Nos áureos anos 1960, a discografia de Sergio Mendes com o grupo Brasil’66 tinha repertório bilíngue em inglês e português. Além das canções norte-americanas e britânicas, havia músicas de compositores brasileiros como Edu Lobo, Gilberto Gil e, claro, Tom Jobim (1927 – 1994). Aliado aos vocais de Lani Hall (de 1966 a 1968) e Gracinha Leporace, parceira de música e vida, o balanço vibrante do pianista era o denominado comum desse variado repertório.
Sergio Mendes atravessou os anos 1970 sem repetir o sucesso da década anterior, mas a agenda internacional nunca ficou vazia. No que diz respeito aos discos, o artista voltou a ficar sob os holofotes mundiais em 1983, ano em que já tinha finalizado álbum de acabamento pop, mas decidiu reabrir o disco para incluir aliciante balada, Never gonna let you go (Barry Mann e Cynthia Well), que lhe chegara aos ouvidos na voz de Joe Pizzulo, cantor norte-americano de ascendência italiana.
A decisão foi sábia. Gravada pelo pianista com a voz de Pizzulo, a balada virou hit planetário e alavancou o álbum Sergio Mendes (1983).
Em discografia de altos e baixos comerciais, cabe destacar o álbum Brasileiro (1992), trabalho revigorante que marcou o encontro de Sergio Mendes com Carlinhos Brown.
Foi nesse álbum Brasileiro que apareceu a música Lua soberana (Ivan Lins e Vitor Martins, 1992), amplificada no Brasil em 1993 na trilha sonora da novela Renascer, na gravação original de Mendes, e revivida neste ano de 2024 nas vozes das cantoras baianas Luedji Luna e Xênia França em gravação feita para a trilha sonora do remake da novela.

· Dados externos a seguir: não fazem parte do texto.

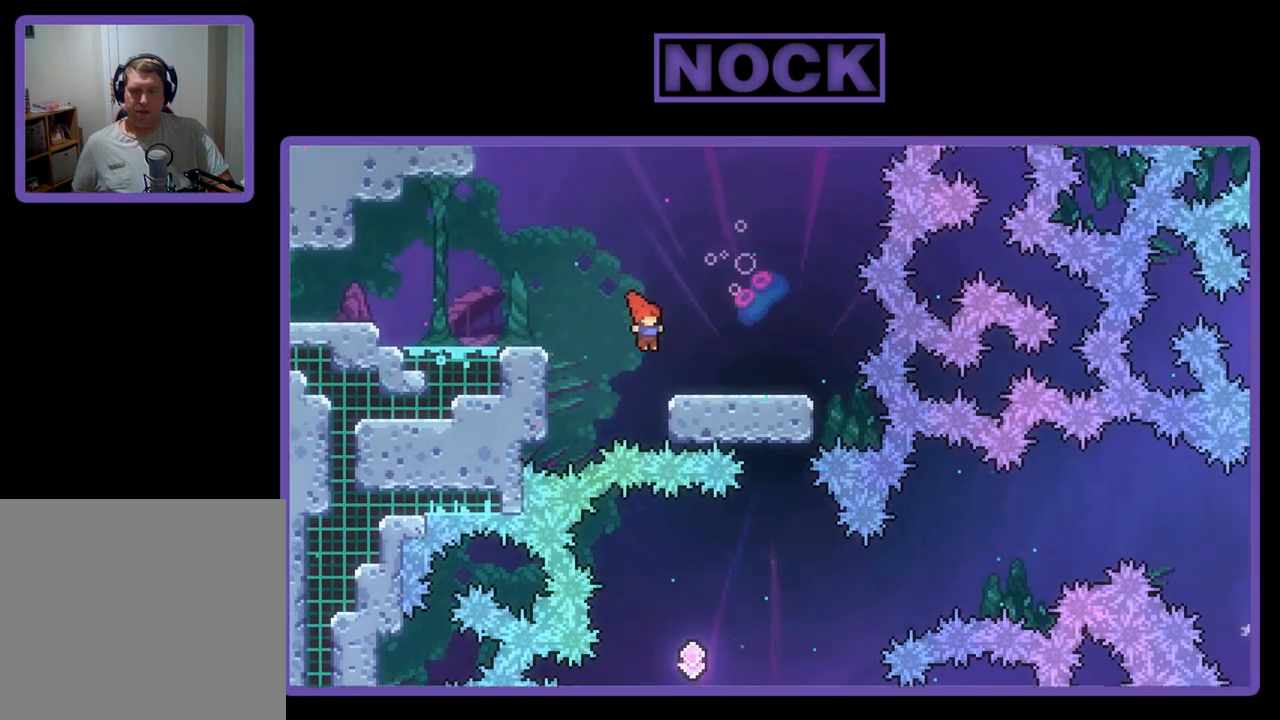
{"buttons": ["R2"], "left_stick": "center", "events": [[417, "DPAD_RIGHT", "up"]]}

Mais tarde, 14 anos após o disco Brasileiro, Sergio Mendes ganhou outra injeção de ânimo na carreira ao se unir ao rapper norte-americano will.i.am no álbum Timeless (2006).
O revival do samba Mas que nada, em esquema novo com o grupo Black Eyed Peas, revitalizou a bossa de Sergio Mendes, pianista que, partindo das águas fluminenses da Baía de Guanabara, exportou o suingue brasileiro para o mundo e se tornou, ele próprio, sinônimo de balanço pop e brasileiro.
Nesse sentido, o som tropical de Sergio Mendes se configurou de fato atemporal, ainda que seja evocativo de uma época, os anos 1960, em que o mundo se voltou para a bossa do Brasil.